Can Games Deal With the Hard Issues?

Can Games Deal With the Hard Issues?

CD Projekt RED is slowly leaking out Cyberpunk 2077 footage and information to build up hype and do what CDPR do. We were already well aware that Cyberpunk 2077 was going to address several social issues from an extreme viewpoint, especially when it comes to the haves and the have-nots. But one character’s reveal showed a social issue that is rather shocking, even for video games.

Real-life musician Grimes voices a character in Cyberpunk 2077 , a pop star named Lizzy Wizzy. During one of Lizzy’s performances, she commits suicide on stage. Since the show must go on, she is revived as a cyborg and finishes out her concert. On the one hand, I do see that CDPR is trying to convey how little life really means in this world, not to mention the obvious question of whether your life and body belongs to you.

On the other hand, suicide is a very serious issue. Many times, the mode of suicide is not revealed publicly in autopsy reports and the like, because people have been known to use these modes as inspiration for their own plans. Showing a suicide, even in a video game, no matter how well-known a method is, is in extremely poor taste. For suicide survivors and families of suicide, the game appears to make light of their pain. Whether the game intends to or not is irrelevant.

What if we swapped out rape for suicide? What if Lizzy Wizzy was raped, either on stage or before/after the concert? Wouldn’t people be crying out how insensitive that would be to rape victims or making light of something as serious as rape? It wouldn’t matter what point CDPR was trying to make then, because most people would see the scene as grossly inappropriate and obscene.

And speaking of rape, another game recently made light of another serious issue, The Suicide of Rachel Foster . The game starts off seemingly innocent, as the player investigates into why her best friend committed suicide when she was a teenager. As the story unfolds, the player learns that what this is really about is how her mother killed Rachel out of jealousy because she was sleeping with the player’s father. Cue the record scratch.

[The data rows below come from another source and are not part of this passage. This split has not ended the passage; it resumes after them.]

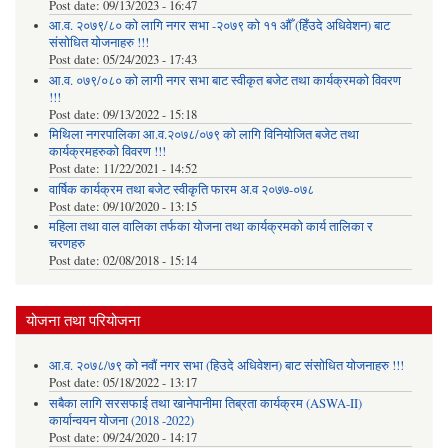
Post date:
09/13/2023 - 16:47
आ.व. २०७९/८० को लागि नगर सभा -२०७९ को ११ औँ (हिँउदे अधिवेशन) बाट
संसोधित योजनाहरु !!!
Post date:
05/24/2023 - 17:43
आ.व. ०७९/०८० को लागी नगर सभा बाट स्वीकृत बजेट तथा कार्यक्रमको विवरण
!!!
Post date:
09/13/2022 - 15:18
मिथिला नगरपालिका आ.व.२०७८/०७९ को लागि विनियोजित बजेट तथा
कार्यक्रमहरुको विवरण !!!
Post date:
11/22/2021 - 14:52
वार्षिक कार्यक्रम तथा बजेट स्वीकृति फारम अ.व २०७७-०७८
Post date:
09/10/2020 - 13:15
महिला तथा वाल वालिका तर्फका याेजना तथा कार्यक्रमकाे कार्य तालिका र
चरणहरु
Post date:
02/08/2018 - 15:14
योजना तथा परियोजना
आ.व. २०७८/७९ को नवौं नगर सभा (हिउदे अधिवेशन) बाट संसोधित योजनाहरु !!!
Post date:
05/18/2022 - 13:17
सबैका लागि सरसफाई तथा खानेपानीमा तिब्रता कार्यक्रम (ASWA-II)
कार्यान्वयन योजना (2018 -2022)
Post date:
09/24/2020 - 14:17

Can Games Deal With the Hard Issues?

That is all awful in of itself, but what’s worse is the fact that the game appears to be 100% cool with the fact Rachel was sleeping with her best friend’s father. The developers were careful to place the setting of the story in a state that only has statutory rape laws for kids under 16. Rachel was 16, so what happened wasn’t illegal, and therefore, it’s totes good.

Just because something isn’t illegal doesn’t mean that it’s not morally wrong and rather disgusting. Rachel was taken advantage of by an older man in power. She might have thought she loved him—what 16-year-old knows what love is?—and he may have believed he loved her. But she’s 16. He’s 30 at the bare minimum. This is still child molestation at the worst, repugnant and sleazy at best. And it’s all okay. They really loved each other, so it’s a tragic story, you see?

This acceptance of molestation/underage sex is no less disgusting than making light of a public suicide. At the very least, Cyberpunk 2077 is trying to make a message albeit in an insensitive way. Whatever the developers of The Suicide of Rachel Foster were trying to say, they seem to not understand that sex between a child and an adult is NOT the same thing as two teenagers or even a 16-year-old and a 20-year-old sleeping together.

In the attempt to be “edgy” and delivering strong messages, game developers seem to have forgotten that these are not issues to strut out on display and appear to make light of, especially since video games are far more interactive and immersive than books or film.